■ TASKS TO CARRY OUT ■
a) In the blog post on narrative, language, and medium, what is the English theme of the journal's special issue?
b) Reproduce verbatim the stretch of the blog post on narrative, language, and medium from "So, okay, the" through "you care to.".
c) Write the next part of the blog post on narrative, language, and medium, beginning after its final sentence.

■ PAGE EXCERPT ■
========================================================================

Showing posts with label Italy. Show all posts
Showing posts with label Italy. Show all posts

Wednesday, January 28, 2015

Narrative, Language, and Medium

So, last year I was asked if I'd write an article for a special issue of an Italian online journal called Between, which is the journal of the Italian Association of Comparative Theory and History of Literature. The theme of the special issue is Technology, Imagination, and Narrative Form, and they asked me to do something media ecological, not surprisingly.Well, more precisely, the exact theme is Tecnologia, Immaginazione, Forme del Narrare, and I've linked it to the journal issue page so you can go take a look, there are quite a few articles, and a good number of them are in English, including mine.

So, okay, the title of my article is Notes on Narrative as Medium and a Media Ecology Approach to the Study of Storytelling and if you click on that link it'll take you to a page where you can see the article online, but through a funny little window. Anyway, you can download the PDF from there, if you care to.

========================================================================

■ Saved entries ■
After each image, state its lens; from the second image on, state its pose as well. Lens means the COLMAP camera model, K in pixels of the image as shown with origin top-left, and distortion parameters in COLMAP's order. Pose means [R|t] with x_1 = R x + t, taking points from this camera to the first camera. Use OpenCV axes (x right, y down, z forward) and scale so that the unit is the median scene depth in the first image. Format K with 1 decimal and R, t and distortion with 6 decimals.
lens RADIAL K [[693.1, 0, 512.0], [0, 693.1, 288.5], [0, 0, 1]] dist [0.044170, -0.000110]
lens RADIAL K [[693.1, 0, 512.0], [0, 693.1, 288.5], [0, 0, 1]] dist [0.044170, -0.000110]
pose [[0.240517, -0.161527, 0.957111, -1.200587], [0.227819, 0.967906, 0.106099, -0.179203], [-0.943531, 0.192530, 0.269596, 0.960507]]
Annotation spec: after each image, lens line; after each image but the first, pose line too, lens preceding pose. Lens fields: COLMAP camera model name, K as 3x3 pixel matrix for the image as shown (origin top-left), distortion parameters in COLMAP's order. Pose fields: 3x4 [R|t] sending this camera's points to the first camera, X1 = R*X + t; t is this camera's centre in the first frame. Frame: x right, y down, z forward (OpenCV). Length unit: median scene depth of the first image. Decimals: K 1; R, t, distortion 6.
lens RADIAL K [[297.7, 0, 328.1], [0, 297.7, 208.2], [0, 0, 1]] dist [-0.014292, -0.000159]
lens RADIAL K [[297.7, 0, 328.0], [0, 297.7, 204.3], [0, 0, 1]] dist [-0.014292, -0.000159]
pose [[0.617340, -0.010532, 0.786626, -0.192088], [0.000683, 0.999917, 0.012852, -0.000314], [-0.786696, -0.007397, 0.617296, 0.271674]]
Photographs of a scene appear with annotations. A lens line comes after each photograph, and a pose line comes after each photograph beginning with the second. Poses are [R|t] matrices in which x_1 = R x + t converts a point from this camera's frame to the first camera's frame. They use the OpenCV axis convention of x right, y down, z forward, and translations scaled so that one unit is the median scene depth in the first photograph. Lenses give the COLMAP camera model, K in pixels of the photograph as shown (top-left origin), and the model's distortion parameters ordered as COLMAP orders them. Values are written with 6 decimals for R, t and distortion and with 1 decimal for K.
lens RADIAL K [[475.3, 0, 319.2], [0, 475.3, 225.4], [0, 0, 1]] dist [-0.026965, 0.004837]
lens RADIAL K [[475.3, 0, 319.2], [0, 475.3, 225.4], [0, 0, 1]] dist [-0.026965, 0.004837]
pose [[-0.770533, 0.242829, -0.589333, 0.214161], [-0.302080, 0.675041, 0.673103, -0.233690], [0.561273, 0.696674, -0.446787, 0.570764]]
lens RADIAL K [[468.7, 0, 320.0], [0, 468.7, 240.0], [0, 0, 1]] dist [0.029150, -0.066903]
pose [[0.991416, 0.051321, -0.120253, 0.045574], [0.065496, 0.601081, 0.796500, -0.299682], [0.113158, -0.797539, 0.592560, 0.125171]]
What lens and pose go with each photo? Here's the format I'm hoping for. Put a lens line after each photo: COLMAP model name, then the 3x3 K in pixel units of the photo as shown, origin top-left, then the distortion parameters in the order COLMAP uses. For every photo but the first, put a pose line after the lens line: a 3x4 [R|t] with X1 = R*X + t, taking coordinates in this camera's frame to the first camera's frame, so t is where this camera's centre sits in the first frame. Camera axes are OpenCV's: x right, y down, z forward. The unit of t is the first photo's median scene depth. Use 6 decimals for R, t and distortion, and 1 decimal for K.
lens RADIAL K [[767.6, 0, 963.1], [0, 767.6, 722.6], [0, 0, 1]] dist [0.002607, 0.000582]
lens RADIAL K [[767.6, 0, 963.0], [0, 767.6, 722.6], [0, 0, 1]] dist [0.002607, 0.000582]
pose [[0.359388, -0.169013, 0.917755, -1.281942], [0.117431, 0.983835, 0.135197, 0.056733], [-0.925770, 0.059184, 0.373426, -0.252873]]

========================================================================

■ OUTPUTS IN ORDER ■
a) Technology, Imagination, and Narrative Form.

b)
So, okay, the title of my article is Notes on Narrative as Medium and a Media Ecology Approach to the Study of Storytelling and if you click on that link it'll take you to a page where you can see the article online, but through a funny little window. Anyway, you can download the PDF from there, if you care to.

c)
So, anyway, I know, so far this isn't much of a post, substance wise, but wait, there's more. You see, I let folks know about it on the Media Ecology Association's e-mail discussion list, and received a query from someone on the list who is not very knowledgeable about the field, and was skeptical about the idea of language as medium, which I discuss in the article. I provided some explanation, and thought it was worth sharing a modified version of it here on good old Blog Time Passing.

So here goes:


In regard to applying to language the idea that each medium has its own bias, that refers in particular to linguistic relativism, also known as the Sapir-Whorf Hypothesis, which says that different languages give us different tools for thought, and different ways of viewing the world. Each language then has its own bias, which is why you cannot be fluent in another language if you are transposing word for word, instead you have to think in the other language. Linguistic relativism was not solely the idea of Edward Sapir and Benjamin Lee Whorf, there was also Dorothy Lee, George Orwell (in 1984) and long before them, Wilhelm von Humboldt.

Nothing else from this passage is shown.